Clause 6.3b, generally used where the work is to existing structures, requires the employer to take out the necessary insurance policy and here, in the event of a claim, the contractor will be paid for the reinstatement works as if they were a variation to contract.

These provisions were recently analysed in the case of London Borough Barking and Dagenham -v- Stamford Asphalt Company heard in the Court of Appeal on 20 March 1997. Stamford had taken out the relevant insurance required by clause 6.2, that is injury or damage to property other than the works, but in breach of clause 6.3b the employer had not effected the joint names policy for the specified risks. A fire broke out and as a preliminary issue the Official Referee had decided that this had been negligently caused by a subcontractor. The employer claimed against the contractor under clause 6.2 for direct and consequential losses arising from damage to the building and its contents.

Faced with this claim the contractor's insurers had counterclaimed alleging that the employer's failure to insure had caused them substantial loss as the building contents and works would have been covered under the provisions of clause 6.3b, and they had been deprived of this protection due to the employer's failure to insure.

The court examined the provisions with care. They concluded that clauses 6.2 and 6.3 were concerned with entirely different types of damage. Clause 6.2 was concerned with liability for damage negligently caused by the contractor. Most of the specified perils in clause 6.3, on the other hand, were of a kind which resulted only from natural phenomena, ie acts of God. That was how 'fire' should be interpreted in that context. Whilst there was nothing to prevent the employer from insuring against fire caused by the negligence of the contractor, that would simply be a duplication of the requirement under clause 6.2 for the contractor to take out such insurance.

The court decided that it could not have been the intention of the contract's draughtsman, nor the parties, that the employer's insurance would apply for the benefit of the contractor so as to enable the contractor to escape liability for its own negligence.

The arguments put forward by the contractor and its insurers to the contrary were, according to the appeal court, defeated by the contract's clear intention. The contract was established on the basis that the contractor should pay for its own default (and was expected to carry insurance to that effect), whereas the employer would have insurance cover to ensure speedy reinstatement of the building contents and works damaged by circumstances which were not the contractor's fault.

The contractor's appeal was therefore dismissed.
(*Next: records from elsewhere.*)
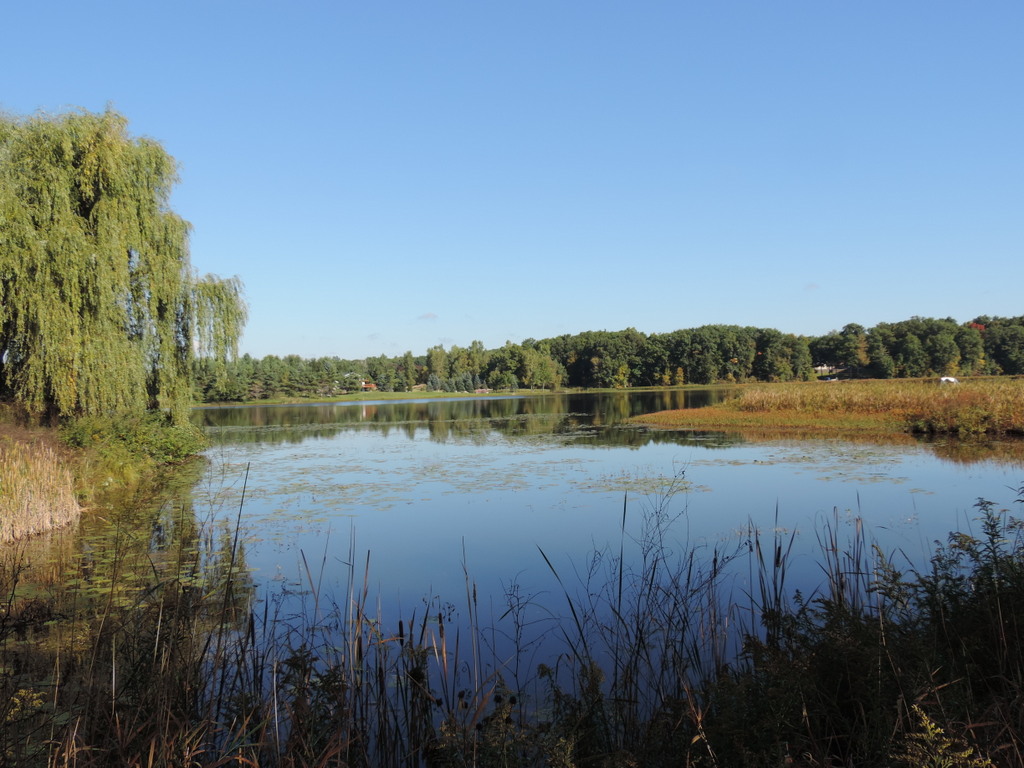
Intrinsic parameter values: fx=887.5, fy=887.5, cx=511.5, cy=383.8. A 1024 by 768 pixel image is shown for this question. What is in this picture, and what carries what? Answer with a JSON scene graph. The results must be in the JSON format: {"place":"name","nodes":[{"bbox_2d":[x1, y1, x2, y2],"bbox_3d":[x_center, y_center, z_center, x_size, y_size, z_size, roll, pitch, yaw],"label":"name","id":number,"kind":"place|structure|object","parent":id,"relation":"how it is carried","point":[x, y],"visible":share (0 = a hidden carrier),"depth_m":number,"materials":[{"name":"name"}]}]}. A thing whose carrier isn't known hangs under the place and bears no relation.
{"place":"outdoors","nodes":[
{"label":"outdoors","id":0,"kind":"place"},
{"bbox_2d":[0,405,208,542],"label":"grassy bank","id":1,"kind":"structure","parent":0,"point":[20,433],"materials":[{"name":"green plant"}]},
{"bbox_2d":[0,439,81,542],"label":"reed bed","id":2,"kind":"object","parent":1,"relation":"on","point":[47,513],"visible":0.92,"depth_m":13.78,"materials":[{"name":"beige plant"}]},
{"bbox_2d":[0,104,245,423],"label":"willow tree","id":3,"kind":"object","parent":1,"relation":"on","point":[87,160],"visible":0.99,"depth_m":23.01,"materials":[{"name":"green plant"}]},
{"bbox_2d":[60,411,206,473],"bbox_3d":[-9.829,1.439,22.946,4.093,1.680,5.916,-1,0,-1],"label":"shrub","id":4,"kind":"object","parent":1,"relation":"on","point":[151,448],"visible":0.76,"depth_m":21.97,"materials":[{"name":"green plant"}]},
{"bbox_2d":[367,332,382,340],"label":"cloud","id":5,"kind":"structure","parent":0,"point":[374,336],"materials":[{"name":"white"}]},
{"bbox_2d":[417,312,438,320],"label":"cloud","id":6,"kind":"structure","parent":0,"point":[429,315],"materials":[{"name":"white"}]},
{"bbox_2d":[199,383,746,406],"label":"far lawn","id":7,"kind":"structure","parent":0,"point":[433,394],"materials":[{"name":"green plant"}]},
{"bbox_2d":[337,371,365,392],"label":"house","id":8,"kind":"structure","parent":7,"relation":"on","point":[348,375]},
{"bbox_2d":[360,380,377,390],"label":"house","id":9,"kind":"structure","parent":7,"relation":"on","point":[365,384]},
{"bbox_2d":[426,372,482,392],"label":"evergreen trees","id":10,"kind":"object","parent":7,"relation":"on","point":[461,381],"visible":0.77,"materials":[{"name":"green plant"}]},
{"bbox_2d":[192,313,1023,400],"label":"tree line","id":11,"kind":"object","parent":7,"relation":"on","point":[537,345],"visible":0.7,"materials":[{"name":"green plant"}]},
{"bbox_2d":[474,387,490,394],"label":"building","id":12,"kind":"structure","parent":0,"point":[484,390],"visible":0.87,"materials":[{"name":"wood"}]},
{"bbox_2d":[0,0,1023,360],"label":"sky","id":13,"kind":"structure","parent":0,"point":[516,330],"materials":[{"name":"blue"}]},
{"bbox_2d":[0,461,1023,767],"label":"grassy bank","id":14,"kind":"structure","parent":0,"point":[81,766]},
{"bbox_2d":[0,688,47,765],"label":"plant","id":15,"kind":"object","parent":14,"relation":"on","point":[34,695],"visible":0.82,"depth_m":3.96,"materials":[{"name":"plant"}]},
{"bbox_2d":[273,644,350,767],"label":"plant","id":16,"kind":"object","parent":14,"relation":"on","point":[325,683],"visible":0.72,"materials":[{"name":"green plant"}]},
{"bbox_2d":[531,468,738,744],"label":"reed clump","id":17,"kind":"object","parent":14,"relation":"on","point":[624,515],"visible":0.76,"depth_m":5.72,"materials":[{"name":"plant"}]},
{"bbox_2d":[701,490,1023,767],"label":"shrub","id":18,"kind":"object","parent":14,"relation":"on","point":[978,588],"visible":0.91,"depth_m":4.33,"materials":[{"name":"green plant"}]},
{"bbox_2d":[898,704,991,767],"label":"goldenrod","id":19,"kind":"object","parent":14,"relation":"on","point":[933,723],"visible":0.96,"depth_m":3.29,"materials":[{"name":"green plant"}]},
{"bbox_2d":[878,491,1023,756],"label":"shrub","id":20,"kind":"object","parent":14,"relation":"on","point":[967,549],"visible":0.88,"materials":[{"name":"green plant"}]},
{"bbox_2d":[7,391,1023,763],"label":"lake","id":21,"kind":"structure","parent":0,"point":[442,409],"materials":[{"name":"liquid"}]},
{"bbox_2d":[223,440,712,536],"bbox_3d":[-1.119,2.213,21.477,13.022,0.066,15.141,-1,0,-1],"label":"lily pads","id":22,"kind":"object","parent":21,"relation":"on","point":[342,487],"visible":0.66,"depth_m":19.23,"materials":[{"name":"green plant"}]},
{"bbox_2d":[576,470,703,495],"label":"lily pads","id":23,"kind":"object","parent":21,"relation":"on","point":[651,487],"visible":0.68,"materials":[{"name":"green plant"}]},
{"bbox_2d":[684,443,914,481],"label":"lily pads","id":24,"kind":"object","parent":21,"relation":"on","point":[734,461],"visible":0.7,"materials":[{"name":"green plant"}]},
{"bbox_2d":[803,282,818,291],"label":"cloud","id":25,"kind":"structure","parent":0,"point":[808,287],"materials":[{"name":"white"}]},
{"bbox_2d":[627,377,1023,438],"label":"island","id":26,"kind":"structure","parent":0,"point":[726,405],"materials":[{"name":"brown plant"}]},
{"bbox_2d":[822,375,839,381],"label":"boat","id":27,"kind":"object","parent":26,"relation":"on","point":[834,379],"visible":0.94,"materials":[{"name":"white"}]},
{"bbox_2d":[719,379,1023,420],"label":"reed bed","id":28,"kind":"structure","parent":26,"relation":"on","point":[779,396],"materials":[{"name":"brown plant"}]},
{"bbox_2d":[939,376,958,383],"label":"white vehicle","id":29,"kind":"object","parent":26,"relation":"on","point":[952,379],"visible":0.78,"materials":[{"name":"white"}]},
{"bbox_2d":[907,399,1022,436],"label":"shrub","id":30,"kind":"object","parent":26,"relation":"on","point":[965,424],"visible":0.85,"depth_m":30.21,"materials":[{"name":"green plant"}]},
{"bbox_2d":[813,364,846,378],"label":"house","id":31,"kind":"structure","parent":0,"point":[819,368],"materials":[{"name":"white"}]},
{"label":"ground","id":32,"kind":"structure","parent":0},
{"bbox_2d":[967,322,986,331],"label":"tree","id":33,"kind":"object","parent":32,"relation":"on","point":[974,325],"visible":0.22,"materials":[{"name":"red plant"}]}
]}

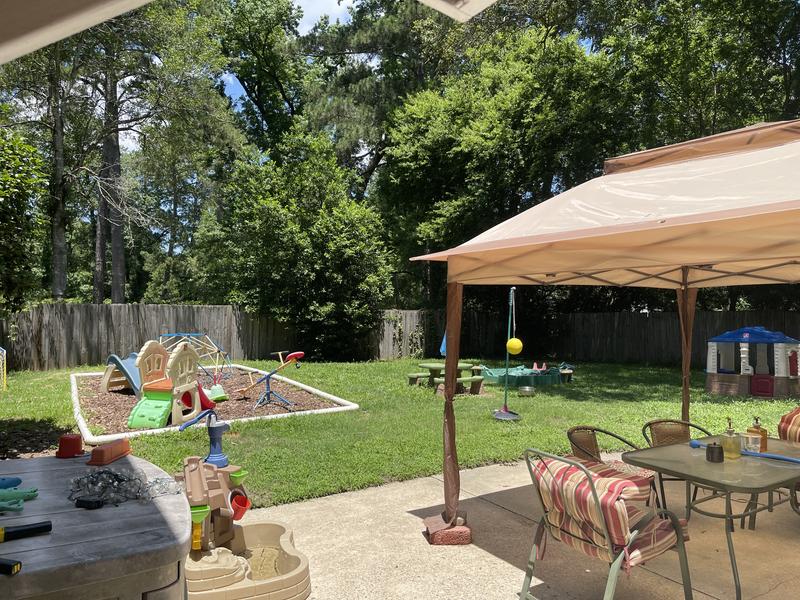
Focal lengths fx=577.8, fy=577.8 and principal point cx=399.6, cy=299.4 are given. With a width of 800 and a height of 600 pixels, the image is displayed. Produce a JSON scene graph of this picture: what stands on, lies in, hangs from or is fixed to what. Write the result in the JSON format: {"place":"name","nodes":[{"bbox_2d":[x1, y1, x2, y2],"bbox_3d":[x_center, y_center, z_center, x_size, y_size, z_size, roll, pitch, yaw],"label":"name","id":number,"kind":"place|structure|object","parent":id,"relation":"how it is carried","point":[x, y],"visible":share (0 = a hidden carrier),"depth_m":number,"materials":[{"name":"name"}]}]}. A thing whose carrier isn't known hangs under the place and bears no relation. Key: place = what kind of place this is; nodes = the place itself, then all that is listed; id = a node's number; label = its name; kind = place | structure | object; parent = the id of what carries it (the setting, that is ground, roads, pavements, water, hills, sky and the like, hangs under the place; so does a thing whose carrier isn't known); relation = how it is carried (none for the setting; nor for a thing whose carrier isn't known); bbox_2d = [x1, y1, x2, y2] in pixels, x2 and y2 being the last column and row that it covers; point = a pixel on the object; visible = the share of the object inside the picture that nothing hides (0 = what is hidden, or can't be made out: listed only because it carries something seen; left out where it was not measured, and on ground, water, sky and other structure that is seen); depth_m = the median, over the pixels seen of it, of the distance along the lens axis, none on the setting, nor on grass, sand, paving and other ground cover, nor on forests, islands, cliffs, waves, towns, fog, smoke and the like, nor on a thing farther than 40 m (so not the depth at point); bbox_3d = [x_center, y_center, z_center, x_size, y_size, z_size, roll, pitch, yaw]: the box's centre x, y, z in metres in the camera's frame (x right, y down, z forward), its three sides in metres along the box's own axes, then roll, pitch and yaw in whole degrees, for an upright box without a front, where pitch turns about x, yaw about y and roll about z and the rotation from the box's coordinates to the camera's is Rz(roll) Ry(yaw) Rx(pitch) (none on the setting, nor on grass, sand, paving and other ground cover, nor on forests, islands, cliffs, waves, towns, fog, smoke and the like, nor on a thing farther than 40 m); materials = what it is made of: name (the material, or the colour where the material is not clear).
{"place":"outdoors","nodes":[
{"label":"outdoors","id":0,"kind":"place"},
{"bbox_2d":[0,0,499,62],"label":"roof overhang","id":1,"kind":"object","parent":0,"point":[85,26],"visible":0.97,"depth_m":1.77,"materials":[{"name":"white"}]},
{"bbox_2d":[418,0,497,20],"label":"roof eave","id":2,"kind":"object","parent":1,"relation":"attached to","point":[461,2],"visible":0.98,"depth_m":1.98,"materials":[{"name":"white"}]},
{"bbox_2d":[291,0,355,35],"label":"sky","id":3,"kind":"structure","parent":0,"point":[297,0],"materials":[{"name":"white"}]},
{"bbox_2d":[0,355,799,509],"label":"lawn","id":4,"kind":"structure","parent":0,"point":[673,404],"materials":[{"name":"green plant"}]},
{"bbox_2d":[0,347,7,390],"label":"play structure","id":5,"kind":"object","parent":4,"relation":"on","point":[4,352],"visible":0.99,"depth_m":12.47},
{"bbox_2d":[69,364,359,441],"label":"play area","id":6,"kind":"object","parent":4,"relation":"on","point":[353,405],"visible":0.55,"depth_m":10.11,"materials":[{"name":"brown wood"}]},
{"bbox_2d":[102,352,141,393],"bbox_3d":[-5.344,1.433,11.691,1.561,0.814,0.980,0,0,30],"label":"slide","id":7,"kind":"object","parent":6,"relation":"on","point":[113,357],"visible":0.63,"depth_m":11.53,"materials":[{"name":"blue plastic"}]},
{"bbox_2d":[129,340,201,428],"bbox_3d":[-3.656,1.270,8.866,0.896,1.145,1.268,0,0,11],"label":"slide","id":8,"kind":"object","parent":6,"relation":"on","point":[192,368],"visible":0.95,"depth_m":8.86,"materials":[{"name":"plastic"}]},
{"bbox_2d":[159,332,233,379],"bbox_3d":[-5.154,1.359,13.879,1.951,1.184,2.052,0,0,-34],"label":"climbing frame","id":9,"kind":"object","parent":6,"relation":"on","point":[166,335],"visible":0.66,"depth_m":13.93,"materials":[{"name":"metal"}]},
{"bbox_2d":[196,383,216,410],"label":"red slide","id":10,"kind":"object","parent":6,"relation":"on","point":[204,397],"visible":0.47,"depth_m":9.73,"materials":[{"name":"red plastic"}]},
{"bbox_2d":[205,381,227,401],"bbox_3d":[-3.517,1.732,11.032,0.355,0.402,0.477,0,0,-34],"label":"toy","id":11,"kind":"object","parent":6,"relation":"on","point":[217,395],"visible":0.81,"depth_m":11.01,"materials":[{"name":"green plastic"}]},
{"bbox_2d":[237,351,304,409],"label":"seesaw","id":12,"kind":"object","parent":6,"relation":"on","point":[293,355],"visible":0.99,"depth_m":10.54,"materials":[{"name":"blue metal"}]},
{"bbox_2d":[211,132,391,361],"bbox_3d":[-3.087,-1.683,19.674,5.740,8.085,5.936,0,0,-34],"label":"tree","id":13,"kind":"object","parent":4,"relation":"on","point":[333,249],"visible":0.94,"depth_m":18.38,"materials":[{"name":"green plant"}]},
{"bbox_2d":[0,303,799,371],"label":"wooden fence","id":14,"kind":"object","parent":4,"relation":"on","point":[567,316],"visible":0.64,"depth_m":19.56,"materials":[{"name":"brown wood"}]},
{"bbox_2d":[405,360,484,394],"bbox_3d":[0.980,1.703,12.790,1.572,0.599,1.621,0,0,-34],"label":"picnic table","id":15,"kind":"object","parent":4,"relation":"on","point":[434,367],"visible":0.84,"depth_m":12.54,"materials":[{"name":"green wood"}]},
{"bbox_2d":[439,331,446,355],"bbox_3d":[1.226,1.056,15.027,0.424,0.994,0.328,0,0,1],"label":"umbrella","id":16,"kind":"object","parent":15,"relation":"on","point":[441,350],"visible":0.44,"depth_m":15.01,"materials":[{"name":"blue fabric"}]},
{"bbox_2d":[492,286,521,420],"bbox_3d":[1.764,0.867,9.428,0.520,2.094,0.525,0,0,-34],"label":"pole","id":17,"kind":"object","parent":4,"relation":"on","point":[506,387],"visible":0.97,"depth_m":9.42,"materials":[{"name":"green metal"}]},
{"bbox_2d":[506,337,522,354],"bbox_3d":[1.898,0.765,9.582,0.287,0.329,0.274,0,0,-6],"label":"yellow ball","id":18,"kind":"object","parent":17,"relation":"hanging from","point":[517,340],"visible":0.92,"depth_m":9.50,"materials":[{"name":"yellow plastic"}]},
{"bbox_2d":[479,362,566,386],"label":"sandbox","id":19,"kind":"object","parent":4,"relation":"on","point":[512,373],"visible":0.83,"depth_m":14.06,"materials":[{"name":"green plastic"}]},
{"bbox_2d":[531,361,547,370],"bbox_3d":[3.798,1.833,15.739,0.435,0.295,0.421,0,0,-34],"label":"toy","id":20,"kind":"object","parent":19,"relation":"on","point":[535,367],"visible":0.86,"depth_m":15.72,"materials":[{"name":"pink plastic"}]},
{"bbox_2d":[517,385,535,395],"bbox_3d":[2.597,1.867,11.866,0.387,0.173,0.391,0,0,-34],"label":"metal bowl","id":21,"kind":"object","parent":4,"relation":"on","point":[529,390],"visible":0.98,"depth_m":11.75,"materials":[{"name":"silver metal"}]},
{"bbox_2d":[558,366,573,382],"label":"toy","id":22,"kind":"object","parent":4,"relation":"on","point":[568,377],"visible":0.93,"depth_m":14.07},
{"bbox_2d":[705,327,799,397],"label":"playhouse","id":23,"kind":"object","parent":4,"relation":"on","point":[744,355],"visible":0.98,"depth_m":12.34,"materials":[{"name":"plastic"}]},
{"bbox_2d":[229,451,799,599],"label":"concrete patio","id":24,"kind":"structure","parent":0,"point":[406,513],"materials":[{"name":"beige concrete"}]},
{"bbox_2d":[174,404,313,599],"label":"toy","id":25,"kind":"object","parent":24,"relation":"on","point":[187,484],"visible":0.87,"depth_m":3.44,"materials":[{"name":"beige plastic"}]},
{"bbox_2d":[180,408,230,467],"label":"water pump","id":26,"kind":"object","parent":25,"relation":"on","point":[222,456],"visible":0.98,"depth_m":4.05,"materials":[{"name":"blue plastic"}]},
{"bbox_2d":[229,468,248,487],"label":"green cup","id":27,"kind":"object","parent":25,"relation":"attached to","point":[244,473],"visible":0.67,"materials":[{"name":"green plastic"}]},
{"bbox_2d":[230,492,250,520],"bbox_3d":[-1.079,1.372,3.831,0.164,0.158,0.165,0,0,-17],"label":"red cup","id":28,"kind":"object","parent":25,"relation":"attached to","point":[244,506],"visible":0.83,"depth_m":3.82,"materials":[{"name":"red plastic"}]},
{"bbox_2d":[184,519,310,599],"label":"tub","id":29,"kind":"object","parent":24,"relation":"on","point":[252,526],"visible":0.71,"depth_m":3.42,"materials":[{"name":"plastic"}]},
{"bbox_2d":[423,512,470,544],"bbox_3d":[0.347,1.672,4.237,0.309,0.141,0.322,0,0,-7],"label":"brick base","id":30,"kind":"object","parent":24,"relation":"on","point":[446,533],"visible":0.69,"depth_m":4.11,"materials":[{"name":"red brick"}]},
{"bbox_2d":[520,446,690,599],"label":"patio chair","id":31,"kind":"object","parent":24,"relation":"on","point":[595,498],"visible":0.9,"depth_m":3.00,"materials":[{"name":"metal"}]},
{"bbox_2d":[532,456,682,568],"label":"striped cushions","id":32,"kind":"object","parent":31,"relation":"on","point":[616,526],"visible":0.6,"depth_m":3.02,"materials":[{"name":"fabric"}]},
{"bbox_2d":[412,117,799,542],"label":"canopy tent","id":33,"kind":"object","parent":24,"relation":"on","point":[628,209],"visible":0.97,"depth_m":3.67,"materials":[{"name":"fabric"}]},
{"bbox_2d":[566,425,657,504],"bbox_3d":[1.576,1.361,4.273,0.609,0.785,0.622,0,0,-34],"label":"patio chair","id":34,"kind":"object","parent":24,"relation":"on","point":[568,434],"visible":0.37,"depth_m":4.37,"materials":[{"name":"wicker"}]},
{"bbox_2d":[639,419,713,518],"bbox_3d":[2.270,1.385,4.543,0.600,0.803,0.630,0,0,-34],"label":"patio chair","id":35,"kind":"object","parent":24,"relation":"on","point":[655,422],"visible":0.38,"depth_m":4.70,"materials":[{"name":"wicker"}]},
{"bbox_2d":[620,434,799,599],"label":"patio table","id":36,"kind":"object","parent":24,"relation":"on","point":[679,446],"visible":0.83,"depth_m":3.55,"materials":[{"name":"glass"}]},
{"bbox_2d":[705,442,723,461],"bbox_3d":[1.988,0.965,3.654,0.106,0.108,0.106,0,0,-34],"label":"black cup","id":37,"kind":"object","parent":36,"relation":"on","point":[711,447],"visible":1,"depth_m":3.62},
{"bbox_2d":[719,418,741,459],"bbox_3d":[2.145,0.901,3.765,0.117,0.265,0.116,0,0,-34],"label":"soap dispenser","id":38,"kind":"object","parent":36,"relation":"on","point":[729,431],"visible":1,"depth_m":3.73,"materials":[{"name":"glass"}]},
{"bbox_2d":[690,440,799,462],"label":"blue pole","id":39,"kind":"object","parent":36,"relation":"on","point":[782,457],"visible":0.91,"depth_m":3.90,"materials":[{"name":"blue plastic"}]},
{"bbox_2d":[741,433,761,453],"bbox_3d":[2.348,0.968,3.871,0.111,0.123,0.112,0,0,-34],"label":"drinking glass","id":40,"kind":"object","parent":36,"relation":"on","point":[756,447],"visible":0.91,"depth_m":3.83,"materials":[{"name":"clear glass"}]},
{"bbox_2d":[747,416,766,450],"bbox_3d":[2.439,0.910,3.949,0.101,0.241,0.103,0,0,-34],"label":"dispenser","id":41,"kind":"object","parent":36,"relation":"on","point":[766,432],"visible":0.76,"depth_m":3.92,"materials":[{"name":"orange"}]},
{"bbox_2d":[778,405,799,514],"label":"patio chair","id":42,"kind":"object","parent":24,"relation":"on","point":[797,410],"visible":0.71,"depth_m":4.72,"materials":[{"name":"fabric"}]},
{"bbox_2d":[778,407,799,443],"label":"cushion","id":43,"kind":"object","parent":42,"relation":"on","point":[790,415],"visible":0.85,"depth_m":4.71,"materials":[{"name":"fabric"}]},
{"label":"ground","id":44,"kind":"structure","parent":0},
{"bbox_2d":[0,126,48,312],"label":"tree","id":45,"kind":"object","parent":44,"relation":"on","point":[20,205],"visible":0.94,"depth_m":13.10,"materials":[{"name":"green plant"}]},
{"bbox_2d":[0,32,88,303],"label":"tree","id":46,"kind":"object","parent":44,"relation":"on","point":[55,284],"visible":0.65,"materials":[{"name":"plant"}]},
{"bbox_2d":[0,450,191,599],"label":"deck box","id":47,"kind":"object","parent":44,"relation":"on","point":[30,553],"visible":0.9,"depth_m":1.60,"materials":[{"name":"grey plastic"}]},
{"bbox_2d":[0,557,21,574],"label":"black object","id":48,"kind":"object","parent":47,"relation":"on","point":[17,563],"visible":0.99,"depth_m":1.31,"materials":[{"name":"black plastic"}]},
{"bbox_2d":[0,476,21,488],"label":"blue object","id":49,"kind":"object","parent":47,"relation":"on","point":[15,483],"visible":0.98,"depth_m":1.96,"materials":[{"name":"blue plastic"}]},
{"bbox_2d":[0,485,38,511],"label":"green toy","id":50,"kind":"object","parent":47,"relation":"on","point":[9,494],"visible":0.99,"depth_m":1.79,"materials":[{"name":"teal plastic"}]},
{"bbox_2d":[0,520,51,541],"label":"tool","id":51,"kind":"object","parent":47,"relation":"on","point":[27,530],"visible":1,"depth_m":1.50,"materials":[{"name":"black plastic"}]},
{"bbox_2d":[55,433,84,457],"bbox_3d":[-1.325,0.583,2.329,0.107,0.082,0.109,0,0,-34],"label":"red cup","id":52,"kind":"object","parent":47,"relation":"on","point":[73,447],"visible":0.99,"depth_m":2.29,"materials":[{"name":"red plastic"}]},
{"bbox_2d":[73,497,104,508],"bbox_3d":[-0.949,0.619,1.766,0.099,0.026,0.043,0,0,12],"label":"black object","id":53,"kind":"object","parent":47,"relation":"on","point":[86,503],"visible":0.99,"depth_m":1.75,"materials":[{"name":"black plastic"}]},
{"bbox_2d":[86,437,131,465],"bbox_3d":[-1.141,0.593,2.279,0.096,0.074,0.194,0,0,7],"label":"red container","id":54,"kind":"object","parent":47,"relation":"on","point":[120,447],"visible":0.99,"depth_m":2.24,"materials":[{"name":"plastic"}]},
{"bbox_2d":[68,468,182,506],"bbox_3d":[-0.964,0.640,2.019,0.369,0.086,0.357,0,0,-34],"label":"pile","id":55,"kind":"object","parent":47,"relation":"on","point":[116,478],"visible":0.9,"depth_m":1.96,"materials":[{"name":"clear"}]},
{"bbox_2d":[97,0,241,302],"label":"tree","id":56,"kind":"object","parent":44,"relation":"on","point":[118,296],"visible":0.84,"depth_m":20.11,"materials":[{"name":"plant"}]},
{"bbox_2d":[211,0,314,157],"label":"tree","id":57,"kind":"object","parent":44,"relation":"on","point":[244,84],"visible":0.69,"depth_m":25.95,"materials":[{"name":"green plant"}]},
{"bbox_2d":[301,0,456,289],"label":"tree","id":58,"kind":"object","parent":44,"relation":"on","point":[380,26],"visible":0.64,"depth_m":25.59,"materials":[{"name":"plant"}]},
{"bbox_2d":[382,14,627,311],"bbox_3d":[3.566,-3.677,20.747,8.689,11.691,8.775,0,0,-34],"label":"tree","id":59,"kind":"object","parent":44,"relation":"on","point":[472,143],"visible":0.79,"depth_m":18.49,"materials":[{"name":"green plant"}]},
{"bbox_2d":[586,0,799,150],"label":"tree","id":60,"kind":"object","parent":44,"relation":"on","point":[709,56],"visible":0.62,"depth_m":17.74,"materials":[{"name":"green plant"}]}
]}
The fact that the employer had failed to effect the necessary insurance under the contract was irrelevant in the context of a claim for losses arising from a fire caused by the contractor or his subcontractor's negligence. Employer's insurance, had it been put in place, would simply not have been required to cover such an event.

This decision must been seen as an extremely surprising one. Many practitioners would have previously thought that clause 6.2 concerned the contractor's obligations with regard to damage to adjacent property and not the works themselves.

The philosophy of the standard JCT provisions has always been to avoid expensive legal argument as to the cause of a problem and simply to rectify it and get on with the work. Accordingly, it has generally been assumed that where the employer carried the risk of loss or damage to the works, together with the contractual obligation to insure, it would be obliged to pay for reinstatement regardless of whether the damage was caused by the contractor's negligence. This case may require these orthodoxies to be reconsidered.